Problem statement - Going down the data below, set down exactly the line with "cookies i podobnych technologii od" and each line after it through the line with "2024042416号-1"; no other lines.

Excerpts from a dataset:
================
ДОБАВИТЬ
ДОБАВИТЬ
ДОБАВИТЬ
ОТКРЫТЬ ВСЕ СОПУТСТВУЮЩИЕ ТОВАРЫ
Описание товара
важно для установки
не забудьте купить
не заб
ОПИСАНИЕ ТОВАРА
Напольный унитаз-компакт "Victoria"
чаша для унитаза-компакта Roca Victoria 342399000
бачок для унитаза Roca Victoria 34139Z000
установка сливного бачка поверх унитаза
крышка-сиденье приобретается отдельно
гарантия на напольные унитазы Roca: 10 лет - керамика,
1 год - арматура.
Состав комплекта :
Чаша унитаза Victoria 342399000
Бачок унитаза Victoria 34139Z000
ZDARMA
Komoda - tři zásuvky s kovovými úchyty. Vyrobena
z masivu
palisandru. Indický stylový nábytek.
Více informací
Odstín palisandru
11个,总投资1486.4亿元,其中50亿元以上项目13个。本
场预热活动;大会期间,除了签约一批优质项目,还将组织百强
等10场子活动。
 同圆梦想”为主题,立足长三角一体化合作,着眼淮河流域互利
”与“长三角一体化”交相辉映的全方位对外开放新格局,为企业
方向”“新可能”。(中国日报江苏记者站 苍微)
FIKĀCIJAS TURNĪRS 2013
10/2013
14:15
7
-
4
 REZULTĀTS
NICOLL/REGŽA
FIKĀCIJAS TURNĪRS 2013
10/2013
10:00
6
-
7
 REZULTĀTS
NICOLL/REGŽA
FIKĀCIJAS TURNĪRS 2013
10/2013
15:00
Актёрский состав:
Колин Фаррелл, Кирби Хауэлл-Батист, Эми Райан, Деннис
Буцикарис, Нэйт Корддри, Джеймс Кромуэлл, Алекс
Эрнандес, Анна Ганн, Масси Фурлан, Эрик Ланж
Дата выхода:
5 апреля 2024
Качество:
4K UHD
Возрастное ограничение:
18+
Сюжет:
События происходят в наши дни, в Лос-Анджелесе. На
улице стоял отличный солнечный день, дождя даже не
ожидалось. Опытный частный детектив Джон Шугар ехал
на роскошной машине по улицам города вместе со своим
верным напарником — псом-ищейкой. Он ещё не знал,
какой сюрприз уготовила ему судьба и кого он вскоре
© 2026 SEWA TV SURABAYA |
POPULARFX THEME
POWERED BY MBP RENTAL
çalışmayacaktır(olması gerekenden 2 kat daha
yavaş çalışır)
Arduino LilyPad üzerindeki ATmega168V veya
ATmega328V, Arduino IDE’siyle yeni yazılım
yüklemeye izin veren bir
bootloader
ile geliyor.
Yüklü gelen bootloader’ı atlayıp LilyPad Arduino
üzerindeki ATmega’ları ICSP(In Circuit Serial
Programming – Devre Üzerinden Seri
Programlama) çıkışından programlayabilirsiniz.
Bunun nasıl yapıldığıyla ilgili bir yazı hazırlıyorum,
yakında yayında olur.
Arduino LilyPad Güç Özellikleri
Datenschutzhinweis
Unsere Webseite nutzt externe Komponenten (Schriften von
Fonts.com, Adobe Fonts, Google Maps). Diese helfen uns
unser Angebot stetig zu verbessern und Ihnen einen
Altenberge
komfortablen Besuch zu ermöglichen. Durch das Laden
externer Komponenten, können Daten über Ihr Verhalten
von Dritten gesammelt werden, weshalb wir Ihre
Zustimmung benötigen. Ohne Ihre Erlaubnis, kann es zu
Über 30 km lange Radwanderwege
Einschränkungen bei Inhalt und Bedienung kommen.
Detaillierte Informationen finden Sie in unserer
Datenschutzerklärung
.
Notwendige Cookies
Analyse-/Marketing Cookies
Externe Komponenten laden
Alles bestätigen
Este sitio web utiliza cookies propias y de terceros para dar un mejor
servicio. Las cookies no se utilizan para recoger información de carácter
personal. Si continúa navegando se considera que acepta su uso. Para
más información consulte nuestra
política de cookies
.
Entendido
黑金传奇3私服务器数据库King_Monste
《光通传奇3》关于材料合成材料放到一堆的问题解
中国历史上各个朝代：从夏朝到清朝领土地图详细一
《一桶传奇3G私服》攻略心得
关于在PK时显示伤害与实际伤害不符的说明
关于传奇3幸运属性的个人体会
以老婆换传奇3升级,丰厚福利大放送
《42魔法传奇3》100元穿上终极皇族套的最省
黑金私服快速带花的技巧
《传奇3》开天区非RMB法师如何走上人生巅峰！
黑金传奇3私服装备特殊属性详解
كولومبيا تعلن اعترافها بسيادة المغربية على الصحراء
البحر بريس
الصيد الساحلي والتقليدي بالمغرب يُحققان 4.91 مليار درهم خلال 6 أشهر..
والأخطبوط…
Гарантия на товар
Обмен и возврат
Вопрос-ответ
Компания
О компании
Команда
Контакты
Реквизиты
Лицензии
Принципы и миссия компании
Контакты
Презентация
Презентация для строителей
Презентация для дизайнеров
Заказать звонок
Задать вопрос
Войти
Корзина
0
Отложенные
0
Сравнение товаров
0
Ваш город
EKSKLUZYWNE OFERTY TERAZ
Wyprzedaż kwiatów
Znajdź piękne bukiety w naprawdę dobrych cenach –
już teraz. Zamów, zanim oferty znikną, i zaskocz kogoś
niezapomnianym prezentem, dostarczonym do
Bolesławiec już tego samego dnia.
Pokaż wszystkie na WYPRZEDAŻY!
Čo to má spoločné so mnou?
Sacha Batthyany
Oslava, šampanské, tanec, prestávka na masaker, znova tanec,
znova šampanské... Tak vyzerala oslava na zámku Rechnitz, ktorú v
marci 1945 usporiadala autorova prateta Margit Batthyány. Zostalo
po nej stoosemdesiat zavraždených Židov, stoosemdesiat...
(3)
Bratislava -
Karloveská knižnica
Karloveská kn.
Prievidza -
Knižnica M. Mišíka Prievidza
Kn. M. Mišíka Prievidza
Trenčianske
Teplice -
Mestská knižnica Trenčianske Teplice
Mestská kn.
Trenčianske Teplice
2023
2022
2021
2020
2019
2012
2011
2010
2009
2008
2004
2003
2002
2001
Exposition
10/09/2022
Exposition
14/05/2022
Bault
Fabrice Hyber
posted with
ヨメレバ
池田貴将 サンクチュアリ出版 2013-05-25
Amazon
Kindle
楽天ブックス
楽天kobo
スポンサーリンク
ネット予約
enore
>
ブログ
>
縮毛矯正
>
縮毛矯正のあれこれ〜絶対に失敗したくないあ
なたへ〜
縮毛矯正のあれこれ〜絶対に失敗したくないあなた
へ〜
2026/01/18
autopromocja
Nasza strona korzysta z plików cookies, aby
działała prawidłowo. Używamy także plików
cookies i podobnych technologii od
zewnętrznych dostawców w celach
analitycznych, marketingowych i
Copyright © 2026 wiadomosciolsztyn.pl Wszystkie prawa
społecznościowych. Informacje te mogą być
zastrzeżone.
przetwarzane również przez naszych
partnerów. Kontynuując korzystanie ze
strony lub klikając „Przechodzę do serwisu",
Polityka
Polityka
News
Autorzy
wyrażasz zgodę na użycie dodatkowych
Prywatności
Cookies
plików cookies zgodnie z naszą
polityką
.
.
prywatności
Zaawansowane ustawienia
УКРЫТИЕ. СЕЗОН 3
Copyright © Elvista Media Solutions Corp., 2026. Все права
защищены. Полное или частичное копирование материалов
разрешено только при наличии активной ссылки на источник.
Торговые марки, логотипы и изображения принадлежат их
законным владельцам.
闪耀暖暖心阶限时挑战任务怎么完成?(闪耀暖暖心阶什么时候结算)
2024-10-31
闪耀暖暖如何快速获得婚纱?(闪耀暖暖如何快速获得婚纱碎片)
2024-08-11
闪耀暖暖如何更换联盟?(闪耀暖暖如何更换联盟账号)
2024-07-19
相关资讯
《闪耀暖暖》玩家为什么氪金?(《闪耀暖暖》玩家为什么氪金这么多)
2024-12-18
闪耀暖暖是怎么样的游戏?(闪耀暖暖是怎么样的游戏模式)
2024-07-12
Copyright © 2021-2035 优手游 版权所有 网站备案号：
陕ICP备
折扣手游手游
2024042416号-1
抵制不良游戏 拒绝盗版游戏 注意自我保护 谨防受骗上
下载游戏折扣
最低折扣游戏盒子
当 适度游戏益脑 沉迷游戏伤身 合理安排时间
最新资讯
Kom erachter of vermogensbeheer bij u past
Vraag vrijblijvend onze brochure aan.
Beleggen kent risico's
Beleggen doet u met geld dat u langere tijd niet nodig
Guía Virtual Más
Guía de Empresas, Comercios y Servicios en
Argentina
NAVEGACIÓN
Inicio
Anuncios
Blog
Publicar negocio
================
Finished exercise -
cookies i podobnych technologii od
zewnętrznych dostawców w celach
analitycznych, marketingowych i
Copyright © 2026 wiadomosciolsztyn.pl Wszystkie prawa
społecznościowych. Informacje te mogą być
zastrzeżone.
przetwarzane również przez naszych
partnerów. Kontynuując korzystanie ze
strony lub klikając „Przechodzę do serwisu",
Polityka
Polityka
News
Autorzy
wyrażasz zgodę na użycie dodatkowych
Prywatności
Cookies
plików cookies zgodnie z naszą
polityką
.
.
prywatności
Zaawansowane ustawienia
УКРЫТИЕ. СЕЗОН 3
Copyright © Elvista Media Solutions Corp., 2026. Все права
защищены. Полное или частичное копирование материалов
разрешено только при наличии активной ссылки на источник.
Торговые марки, логотипы и изображения принадлежат их
законным владельцам.
闪耀暖暖心阶限时挑战任务怎么完成?(闪耀暖暖心阶什么时候结算)
2024-10-31
闪耀暖暖如何快速获得婚纱?(闪耀暖暖如何快速获得婚纱碎片)
2024-08-11
闪耀暖暖如何更换联盟?(闪耀暖暖如何更换联盟账号)
2024-07-19
相关资讯
《闪耀暖暖》玩家为什么氪金?(《闪耀暖暖》玩家为什么氪金这么多)
2024-12-18
闪耀暖暖是怎么样的游戏?(闪耀暖暖是怎么样的游戏模式)
2024-07-12
Copyright © 2021-2035 优手游 版权所有 网站备案号：
陕ICP备
折扣手游手游
2024042416号-1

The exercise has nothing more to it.